Vertical scaling policies

Introduction

Scaling policies allow you to manage all your workloads centrally. You can apply the same settings to multiple workloads simultaneously or create custom policies with different settings and apply them to multiple workloads simultaneously.

When you start using the Workload Autoscaler component, all your workloads will automatically have a default scaling policy using our default settings. When a new workload appears in the cluster, it will automatically be assigned to the default policy.

Policy settings

You can configure the following settings in your scaling policies:

  1. Automatically optimize workloads: Specify whether recommendations should be automatically applied to all workloads associated with the scaling policy. This feature enables automation only when enough data is available to make informed recommendations.

  2. Recommendation percentile: Determine which percentile CAST AI will recommend, considering the last day of usage. The recommendation will be the average target percentile across all pods spanning the recommendation period. Setting the percentile to 100% will use the maximum observed value over the period instead of the average of all pods.

  3. Overhead: Specify how much extra resource should be added to the recommendation. By default, it's set to 10% for memory and 0% for CPU.

  4. Autoscaler mode: Choose between immediate or deferred mode.

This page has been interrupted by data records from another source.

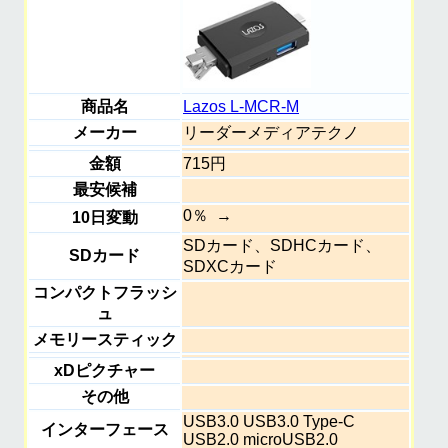
商品名
Lazos L-MCR-M
メーカー
リーダーメディアテクノ
金額
715円
最安候補
0％
10日変動
SDカード、SDHCカード、
SDカード
SDXCカード
コンパクトフラッシ
ュ
メモリースティック
xDピクチャー
その他
USB3.0 USB3.0 Type-C
インターフェース
USB2.0 microUSB2.0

    • Immediate: Apply recommendations when the thresholds are passed. This can cause pod restarts.
    • Deferred: Apply recommendations only on natural pod restarts.
      Read more about the differences between these two autoscaler modes here: Scaling modes.
  5. Optimization threshold: When automation is enabled, and Workload Autoscaler works in immediate mode, this value sets the difference between the current pod requests and the new recommendation so that the recommendation is applied immediately. The default value for both memory and CPU is 10%.

Creating a new scaling policy

To create a new scaling policy:

  1. From the left-hand menu in the CAST AI Console, navigate to Workload autoscaler, then Scaling policies, and click Create scaling policy.
  2. Set your desired settings by referring to the section above.
  3. Choose workloads from the list to associate with this policy.
  4. Save the configuration.

Applying scaling policies

Once you have all the required scaling policies, you can switch the policies for your workloads. You can do that in batches or for individual workloads:

  1. Batch application:

    • Select multiple workloads in the table.
    • Click "Assign the policy."
    • Choose the policy you want to use.
    • Save your changes.
  2. Individual application:

    • Open the workload drawer for a specific workload.
    • Choose a new policy in the drop-down list.
    • Save the changes.

When a policy changes, the new configuration settings will impact future recommendations. The latest data will show updated values on workload recommendation graphs.

Scaling policy behavior

If the configured scaling policy is suitable for your workloads, you can enable scaling in two ways:

  1. Globally via the scaling policy itself: Enable "Automatically Optimize Workloads." This will enable scaling only for workloads with enough data. Workloads that aren't ready will be checked later and enabled once the platform has enough data. When this setting is enabled on the default scaling policy, every new workload created in the cluster will be scaled automatically once sufficient data is available.

  2. Directly from the workload: Once enabled, autoscaling will start immediately (depending on the autoscaler mode chosen at the policy level).

By effectively using scaling policies, you can streamline workload management and ensure consistent optimization across your cluster.